The tournament, despite the grandiose claims of the organisers, really matters in just one market — the United States.
These are the highest spenders and longest stayers on Ireland’s tourism dashboard, and Ireland already has 30 direct routes to the USA, with more to be announced between now and 2027. For our hoteliers, this is the equivalent of all our Garth Brooks, Taylor Swift and Oasis concerts put together.
This all comes with a rider (or perhaps a Ryder?). Tickets. The date for the tournament has not yet been announced, although Mr Evans promised he would do so in April.
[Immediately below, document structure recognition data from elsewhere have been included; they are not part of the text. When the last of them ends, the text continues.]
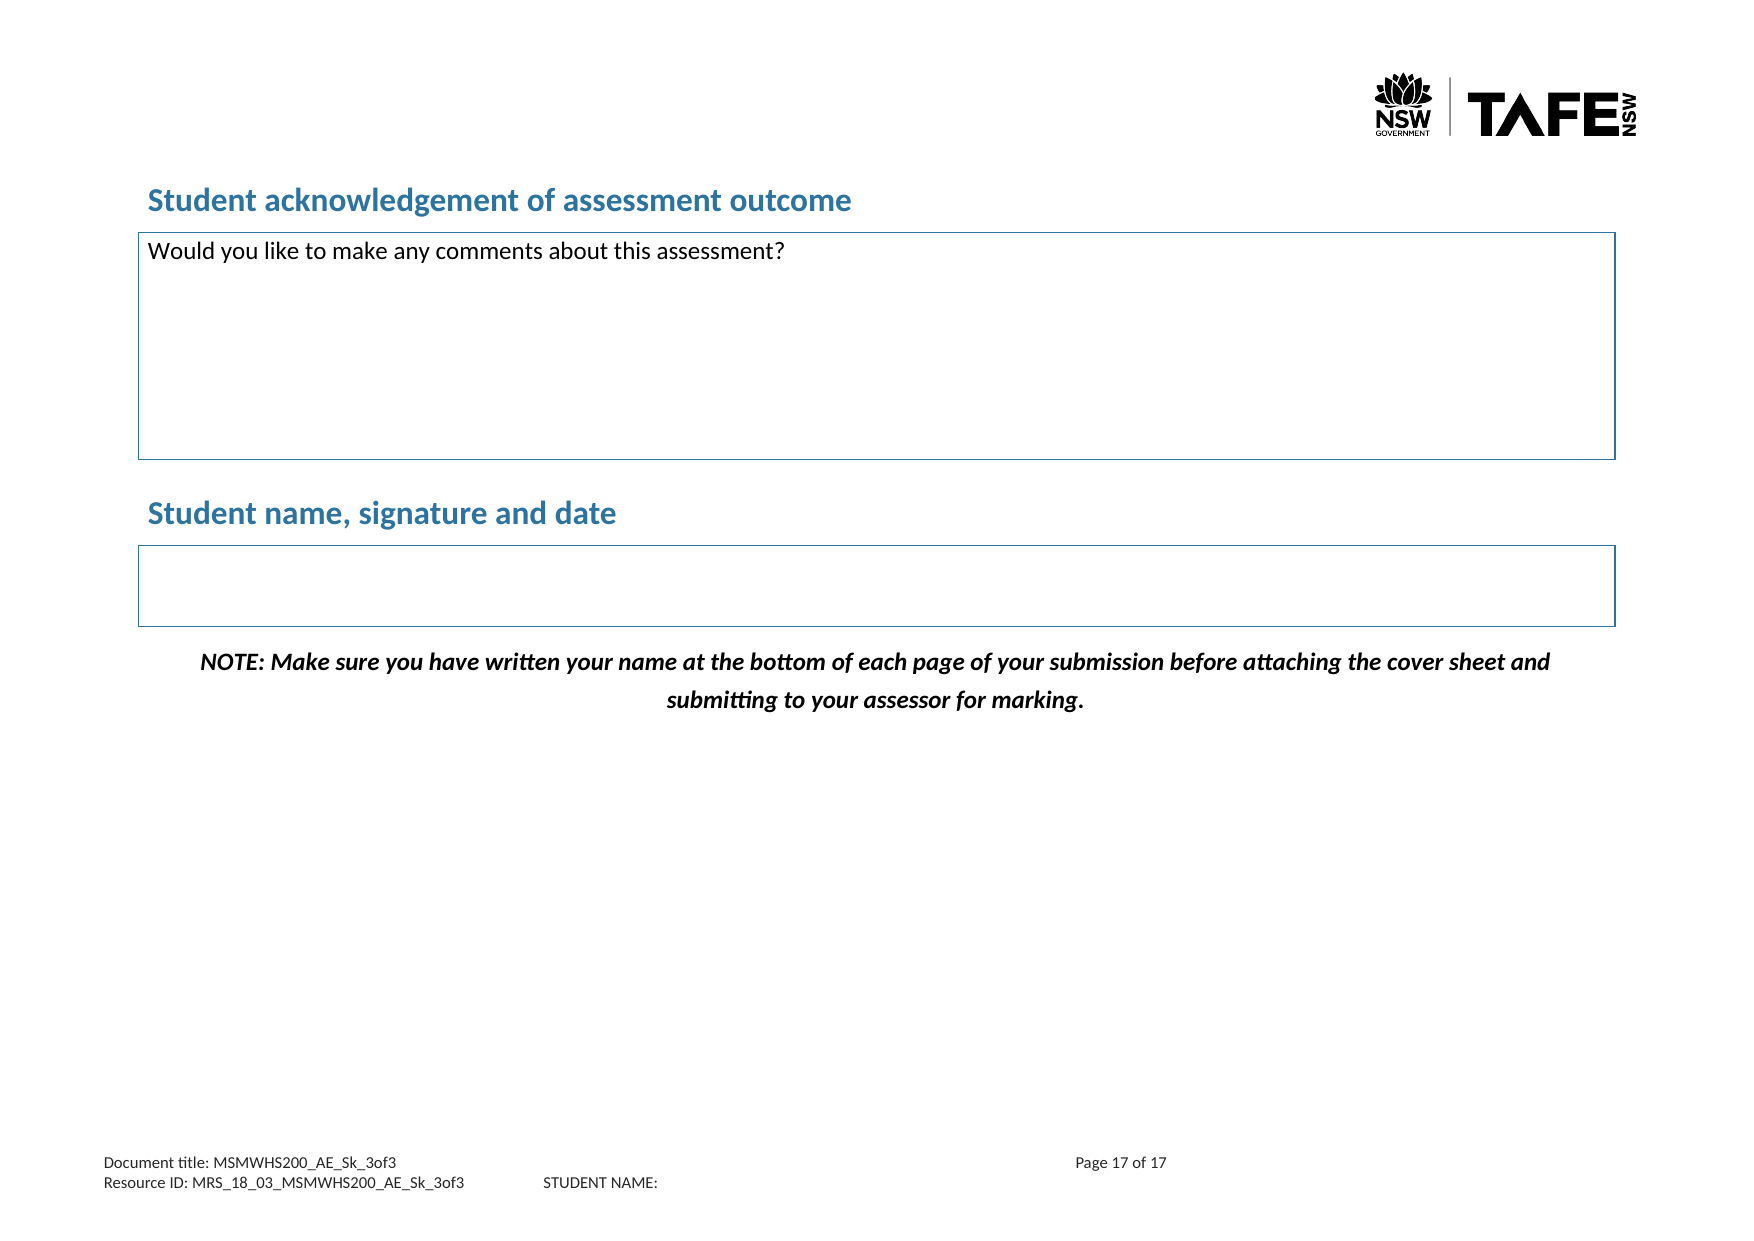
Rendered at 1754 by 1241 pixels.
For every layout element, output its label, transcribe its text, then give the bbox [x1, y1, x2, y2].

subtitle Student name, signature and date [148, 492, 1606, 532]
subtitle Student acknowledgement of assessment outcome [148, 179, 1606, 220]
text Would you like to make any comments about this assessment? [139, 233, 1614, 266]
text NOTE: Make sure you have written your name at the bottom of each page of your submission before attaching the cover sheet and submitting to your assessor for marking. [148, 646, 1606, 715]
picture [1375, 71, 1636, 137]
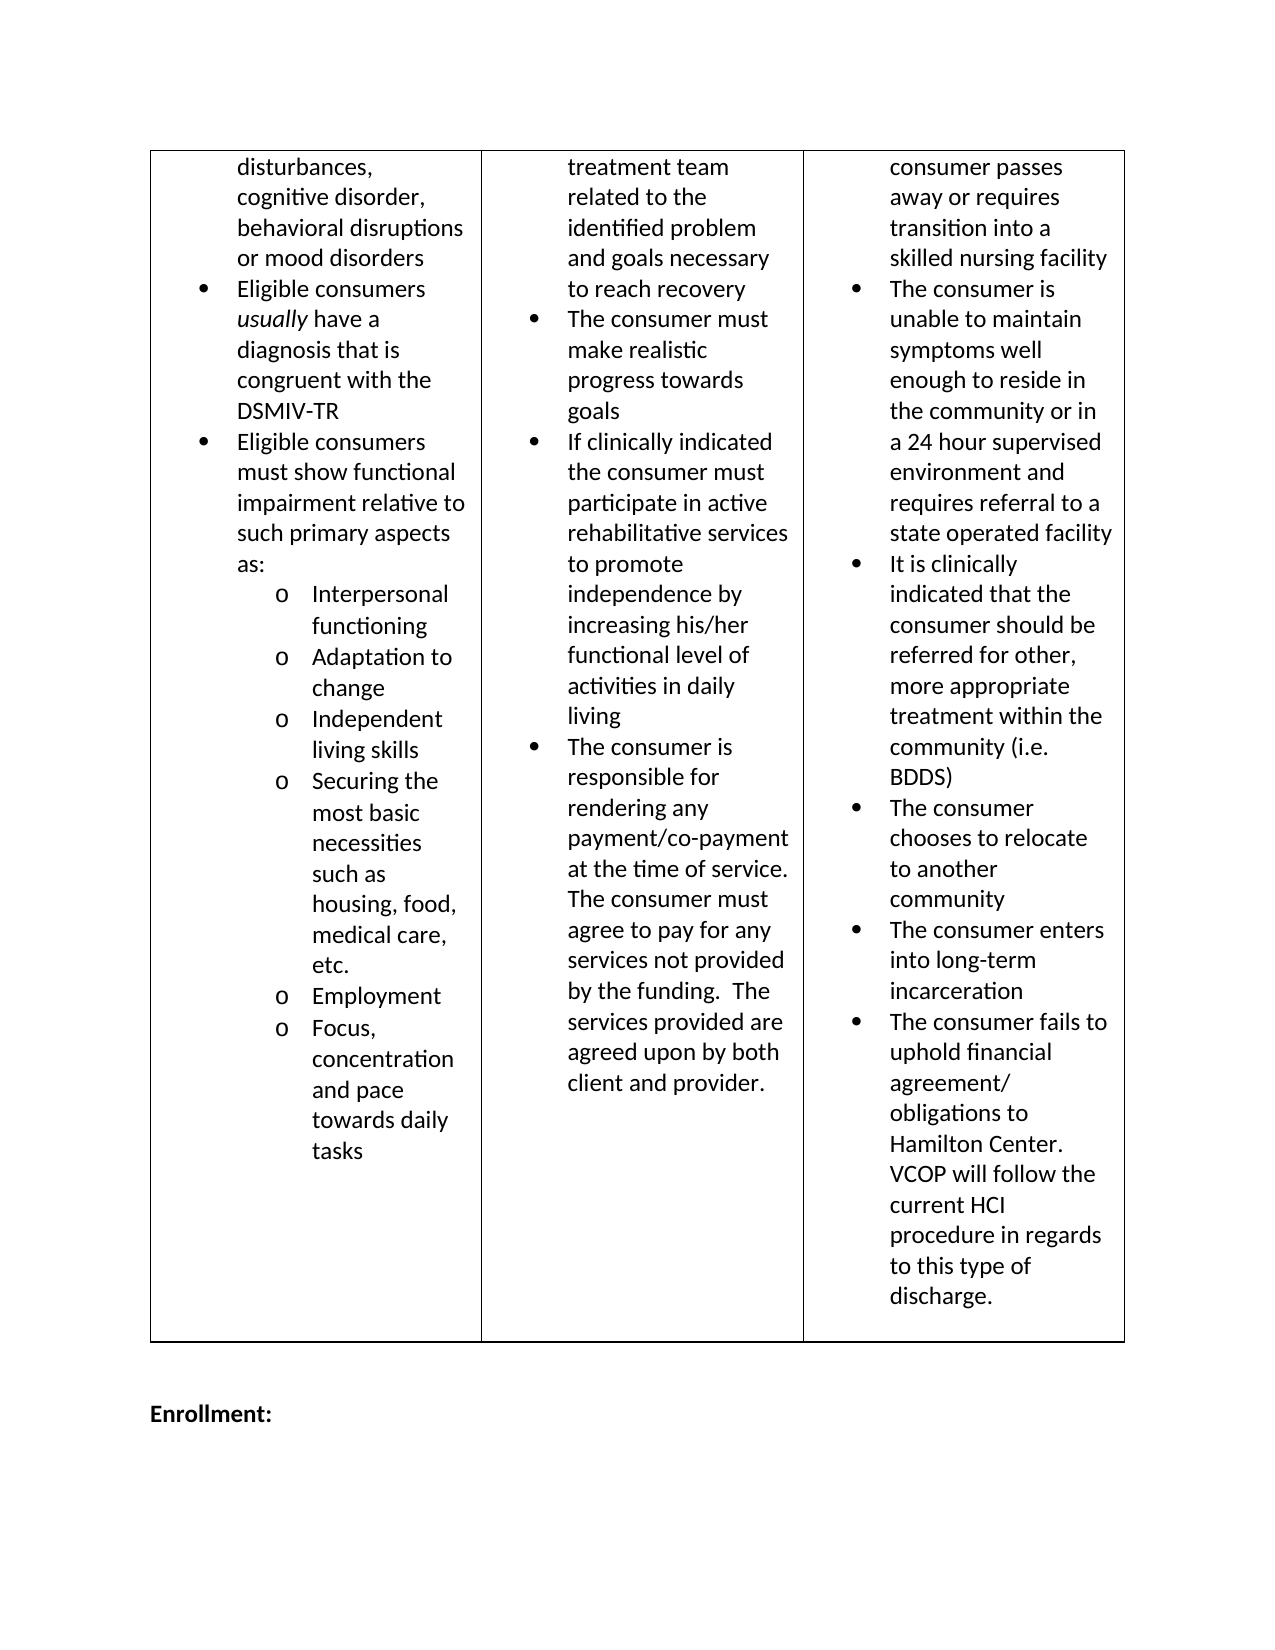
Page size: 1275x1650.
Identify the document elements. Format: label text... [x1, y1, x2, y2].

text Enrollment: [150, 1398, 1125, 1429]
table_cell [804, 151, 1124, 1341]
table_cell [482, 151, 803, 1341]
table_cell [151, 151, 481, 1341]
The handover to Ireland will come in September in Long Island, after which the real planning can start.
Mr Evans told delegates Ryder Cup Europe and the agency they control tightly, Ryder Cup Travel Services, should be the only ones seeking accommodation at this time.
“Many companies might claim to have access to the Ryder Cup, but unless this information comes from us, it may not be true.”
The ticket distribution has not yet been finalised. An expensive hotel bed is worthless without a ticket.
Therein lies the crunch for hoteliers and golf fans alike, the prospect of landing in the rough rather than the fairway.
For those hoping to cash in on Adare’s Ryder Cup, the practice round could end up mattering as much as the tournament itself.